● **Instruction**
Write the extracted text from all of the data below as a JSON list of strings, one string per line, skipping blank lines. Leave out the pictures.

● **The data**
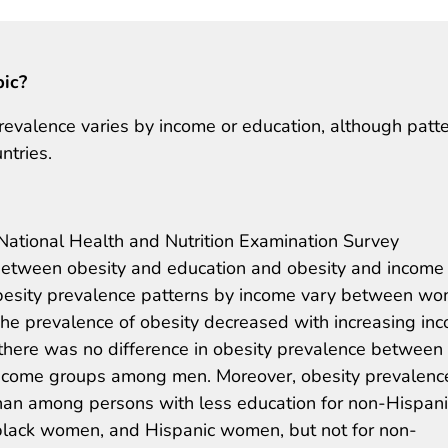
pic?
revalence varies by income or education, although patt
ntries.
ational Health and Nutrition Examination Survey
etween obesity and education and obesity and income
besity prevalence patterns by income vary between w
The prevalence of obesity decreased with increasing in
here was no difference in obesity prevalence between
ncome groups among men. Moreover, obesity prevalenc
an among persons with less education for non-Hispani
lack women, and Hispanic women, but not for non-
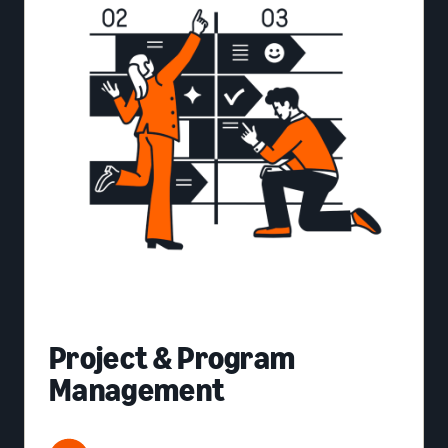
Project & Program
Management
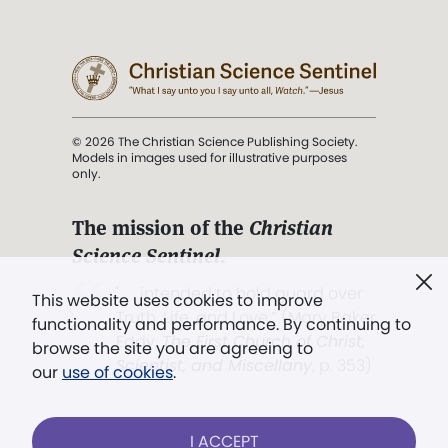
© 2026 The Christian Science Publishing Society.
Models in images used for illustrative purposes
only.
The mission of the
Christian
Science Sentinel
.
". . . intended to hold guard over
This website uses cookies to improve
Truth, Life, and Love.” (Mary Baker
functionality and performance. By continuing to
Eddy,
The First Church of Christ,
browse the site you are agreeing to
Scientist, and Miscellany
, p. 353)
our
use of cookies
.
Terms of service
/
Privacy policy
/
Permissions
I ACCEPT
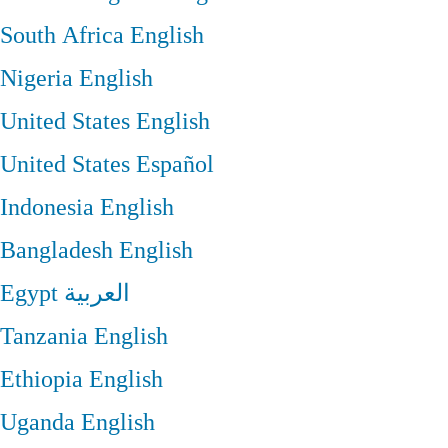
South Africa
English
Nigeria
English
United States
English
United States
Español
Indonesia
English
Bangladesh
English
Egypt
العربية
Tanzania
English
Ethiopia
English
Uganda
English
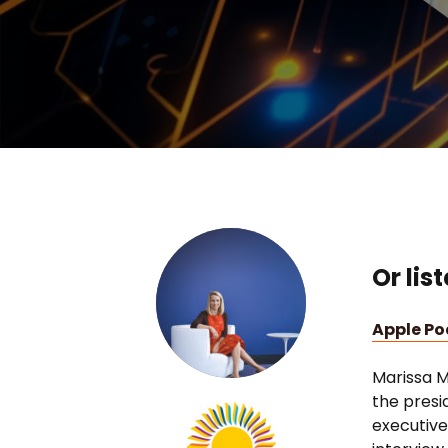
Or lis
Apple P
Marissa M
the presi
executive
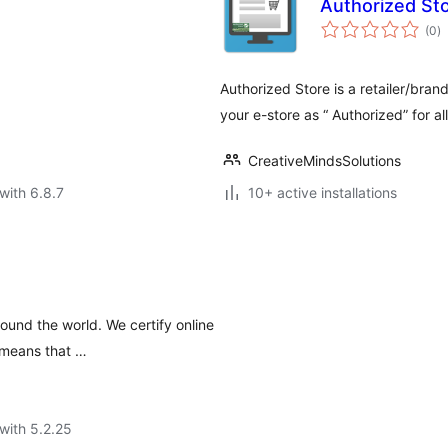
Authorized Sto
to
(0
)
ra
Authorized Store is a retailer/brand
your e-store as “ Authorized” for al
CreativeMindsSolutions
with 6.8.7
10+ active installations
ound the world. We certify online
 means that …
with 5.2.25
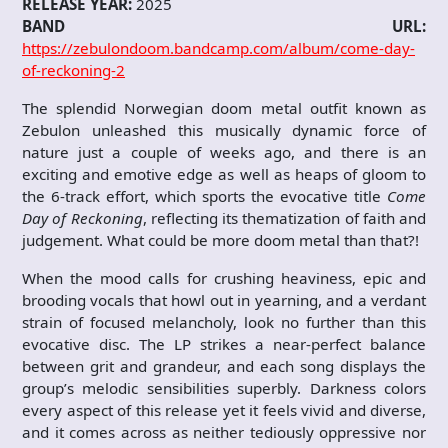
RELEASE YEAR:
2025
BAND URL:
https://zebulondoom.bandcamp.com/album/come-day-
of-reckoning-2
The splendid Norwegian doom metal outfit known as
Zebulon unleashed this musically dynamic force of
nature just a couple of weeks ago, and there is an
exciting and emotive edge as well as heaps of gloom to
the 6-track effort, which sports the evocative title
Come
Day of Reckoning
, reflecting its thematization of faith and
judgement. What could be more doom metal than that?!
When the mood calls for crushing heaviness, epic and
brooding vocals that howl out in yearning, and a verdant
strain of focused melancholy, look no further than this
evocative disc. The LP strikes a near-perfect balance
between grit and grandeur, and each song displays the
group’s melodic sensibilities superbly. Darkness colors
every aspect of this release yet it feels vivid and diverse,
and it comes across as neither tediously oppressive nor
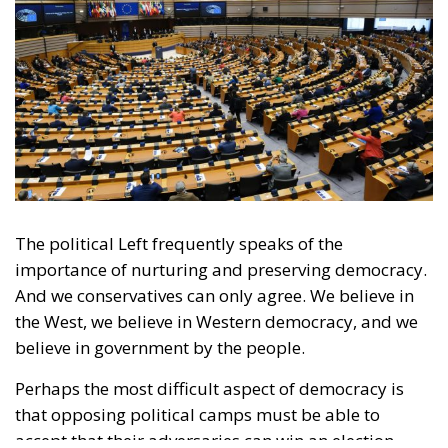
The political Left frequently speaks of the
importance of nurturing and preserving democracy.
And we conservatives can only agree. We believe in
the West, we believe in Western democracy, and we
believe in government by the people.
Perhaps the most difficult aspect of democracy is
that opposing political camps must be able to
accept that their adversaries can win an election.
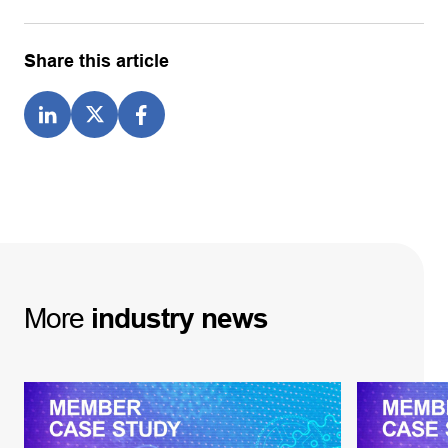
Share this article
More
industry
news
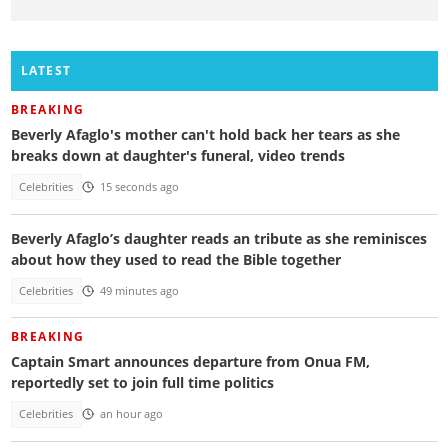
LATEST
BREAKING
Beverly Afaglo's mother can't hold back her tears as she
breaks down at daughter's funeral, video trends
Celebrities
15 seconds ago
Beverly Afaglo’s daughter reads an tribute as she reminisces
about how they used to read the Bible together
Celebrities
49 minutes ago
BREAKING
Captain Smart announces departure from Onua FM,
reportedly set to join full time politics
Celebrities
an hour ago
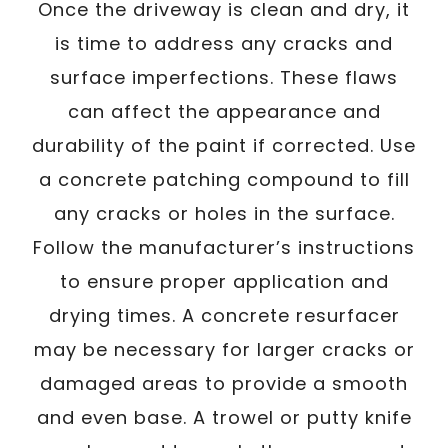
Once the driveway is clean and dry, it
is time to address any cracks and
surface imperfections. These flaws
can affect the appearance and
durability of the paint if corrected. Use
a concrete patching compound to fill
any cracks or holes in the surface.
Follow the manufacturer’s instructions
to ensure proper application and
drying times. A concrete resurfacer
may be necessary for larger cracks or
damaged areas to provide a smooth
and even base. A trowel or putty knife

● **Expected answer**
[
  "pic?",
  "revalence varies by income or education, although patt",
  "ntries.",
  "ational Health and Nutrition Examination Survey",
  "etween obesity and education and obesity and income",
  "besity prevalence patterns by income vary between w",
  "The prevalence of obesity decreased with increasing in",
  "here was no difference in obesity prevalence between",
  "ncome groups among men. Moreover, obesity prevalenc",
  "an among persons with less education for non-Hispani",
  "lack women, and Hispanic women, but not for non-",
  "Project & Program",
  "Management",
  "© 2026 The Christian Science Publishing Society.",
  "Models in images used for illustrative purposes",
  "only.",
  "The mission of the",
  "Christian",
  "Science Sentinel",
  ".",
  "\". . . intended to hold guard over",
  "This website uses cookies to improve",
  "Truth, Life, and Love.” (Mary Baker",
  "functionality and performance. By continuing to",
  "Eddy,",
  "The First Church of Christ,",
  "browse the site you are agreeing to",
  "Scientist, and Miscellany",
  ", p. 353)",
  "our",
  "use of cookies",
  ".",
  "Terms of service",
  "/",
  "Privacy policy",
  "/",
  "Permissions",
  "I ACCEPT",
  "South Africa",
  "English",
  "Nigeria",
  "English",
  "United States",
  "English",
  "United States",
  "Español",
  "Indonesia",
  "English",
  "Bangladesh",
  "English",
  "Egypt",
  "العربية",
  "Tanzania",
  "English",
  "Ethiopia",
  "English",
  "Uganda",
  "English",
  "Or lis",
  "Apple P",
  "Marissa M",
  "the presi",
  "executive",
  "Authorized Sto",
  "to",
  "(0",
  ")",
  "ra",
  "Authorized Store is a retailer/brand",
  "your e-store as “ Authorized” for al",
  "CreativeMindsSolutions",
  "with 6.8.7",
  "10+ active installations",
  "ound the world. We certify online",
  " means that …",
  "with 5.2.25",
  "RELEASE YEAR:",
  "2025",
  "BAND URL:",
  "https://zebulondoom.bandcamp.com/album/come-day-",
  "of-reckoning-2",
  "The splendid Norwegian doom metal outfit known as",
  "Zebulon unleashed this musically dynamic force of",
  "nature just a couple of weeks ago, and there is an",
  "exciting and emotive edge as well as heaps of gloom to",
  "the 6-track effort, which sports the evocative title",
  "Come",
  "Day of Reckoning",
  ", reflecting its thematization of faith and",
  "judgement. What could be more doom metal than that?!",
  "When the mood calls for crushing heaviness, epic and",
  "brooding vocals that howl out in yearning, and a verdant",
  "strain of focused melancholy, look no further than this",
  "evocative disc. The LP strikes a near-perfect balance",
  "between grit and grandeur, and each song displays the",
  "group’s melodic sensibilities superbly. Darkness colors",
  "every aspect of this release yet it feels vivid and diverse,",
  "and it comes across as neither tediously oppressive nor",
  "The political Left frequently speaks of the",
  "importance of nurturing and preserving democracy.",
  "And we conservatives can only agree. We believe in",
  "the West, we believe in Western democracy, and we",
  "believe in government by the people.",
  "Perhaps the most difficult aspect of democracy is",
  "that opposing political camps must be able to",
  "accept that their adversaries can win an election.",
  "Share this article",
  "More",
  "industry",
  "news",
  "LATEST",
  "BREAKING",
  "Beverly Afaglo's mother can't hold back her tears as she",
  "breaks down at daughter's funeral, video trends",
  "Celebrities",
  "15 seconds ago",
  "Beverly Afaglo’s daughter reads an tribute as she reminisces",
  "about how they used to read the Bible together",
  "Celebrities",
  "49 minutes ago",
  "BREAKING",
  "Captain Smart announces departure from Onua FM,",
  "reportedly set to join full time politics",
  "Celebrities",
  "an hour ago",
  "Once the driveway is clean and dry, it",
  "is time to address any cracks and",
  "surface imperfections. These flaws",
  "can affect the appearance and",
  "durability of the paint if corrected. Use",
  "a concrete patching compound to fill",
  "any cracks or holes in the surface.",
  "Follow the manufacturer’s instructions",
  "to ensure proper application and",
  "drying times. A concrete resurfacer",
  "may be necessary for larger cracks or",
  "damaged areas to provide a smooth",
  "and even base. A trowel or putty knife"
]